- _DATA IN THIS EXERCISE_:
Start of Block

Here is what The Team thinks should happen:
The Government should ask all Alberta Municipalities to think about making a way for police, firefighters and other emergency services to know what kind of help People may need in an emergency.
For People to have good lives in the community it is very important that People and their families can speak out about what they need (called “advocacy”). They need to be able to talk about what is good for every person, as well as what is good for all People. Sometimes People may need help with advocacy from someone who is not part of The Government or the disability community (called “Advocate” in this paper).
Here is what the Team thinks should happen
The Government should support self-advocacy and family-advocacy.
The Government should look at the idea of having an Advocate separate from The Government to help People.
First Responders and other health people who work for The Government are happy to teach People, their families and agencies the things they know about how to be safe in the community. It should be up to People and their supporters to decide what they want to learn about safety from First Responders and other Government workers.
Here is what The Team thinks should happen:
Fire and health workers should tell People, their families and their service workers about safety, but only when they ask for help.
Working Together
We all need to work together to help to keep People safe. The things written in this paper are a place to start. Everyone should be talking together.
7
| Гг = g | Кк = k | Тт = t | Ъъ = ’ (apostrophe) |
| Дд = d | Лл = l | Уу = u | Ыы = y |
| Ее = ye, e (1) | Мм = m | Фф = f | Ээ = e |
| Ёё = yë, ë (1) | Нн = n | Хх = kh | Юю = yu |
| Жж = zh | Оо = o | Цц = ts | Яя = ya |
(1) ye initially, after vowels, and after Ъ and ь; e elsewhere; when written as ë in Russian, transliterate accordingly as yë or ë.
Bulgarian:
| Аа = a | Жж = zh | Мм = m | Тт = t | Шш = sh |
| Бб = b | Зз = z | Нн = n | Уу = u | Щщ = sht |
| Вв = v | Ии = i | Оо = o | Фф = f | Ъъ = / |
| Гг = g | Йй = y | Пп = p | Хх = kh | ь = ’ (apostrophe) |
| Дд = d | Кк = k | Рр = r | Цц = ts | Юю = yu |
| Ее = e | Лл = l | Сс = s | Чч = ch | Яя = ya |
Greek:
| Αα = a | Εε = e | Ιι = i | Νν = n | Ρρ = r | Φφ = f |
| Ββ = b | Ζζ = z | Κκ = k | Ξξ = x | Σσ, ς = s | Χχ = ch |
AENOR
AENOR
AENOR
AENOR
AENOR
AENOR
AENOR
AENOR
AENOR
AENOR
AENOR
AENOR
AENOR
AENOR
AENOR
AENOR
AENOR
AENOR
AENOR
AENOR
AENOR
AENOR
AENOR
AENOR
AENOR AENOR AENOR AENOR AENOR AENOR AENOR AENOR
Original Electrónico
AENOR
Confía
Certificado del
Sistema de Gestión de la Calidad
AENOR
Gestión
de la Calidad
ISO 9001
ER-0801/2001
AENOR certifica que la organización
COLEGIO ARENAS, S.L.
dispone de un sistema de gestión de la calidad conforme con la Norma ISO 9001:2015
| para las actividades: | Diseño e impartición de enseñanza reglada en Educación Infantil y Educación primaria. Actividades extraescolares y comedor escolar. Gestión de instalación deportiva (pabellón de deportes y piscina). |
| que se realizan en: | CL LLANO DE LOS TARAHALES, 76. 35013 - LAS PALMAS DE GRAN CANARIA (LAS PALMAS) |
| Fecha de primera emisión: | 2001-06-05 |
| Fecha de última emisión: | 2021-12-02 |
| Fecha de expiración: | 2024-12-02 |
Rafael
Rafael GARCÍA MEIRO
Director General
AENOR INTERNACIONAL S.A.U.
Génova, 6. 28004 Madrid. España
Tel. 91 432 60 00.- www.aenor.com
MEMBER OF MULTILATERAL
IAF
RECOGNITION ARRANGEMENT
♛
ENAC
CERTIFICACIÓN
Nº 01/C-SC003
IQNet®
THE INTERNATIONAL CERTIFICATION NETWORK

End of Block

- _WORK REQUIRED_: Look over the material above and report each line holding "emisión".

- _EXERCISE ANSWER_:
| Fecha de primera emisión: | 2001-06-05 |
| Fecha de última emisión: | 2021-12-02 |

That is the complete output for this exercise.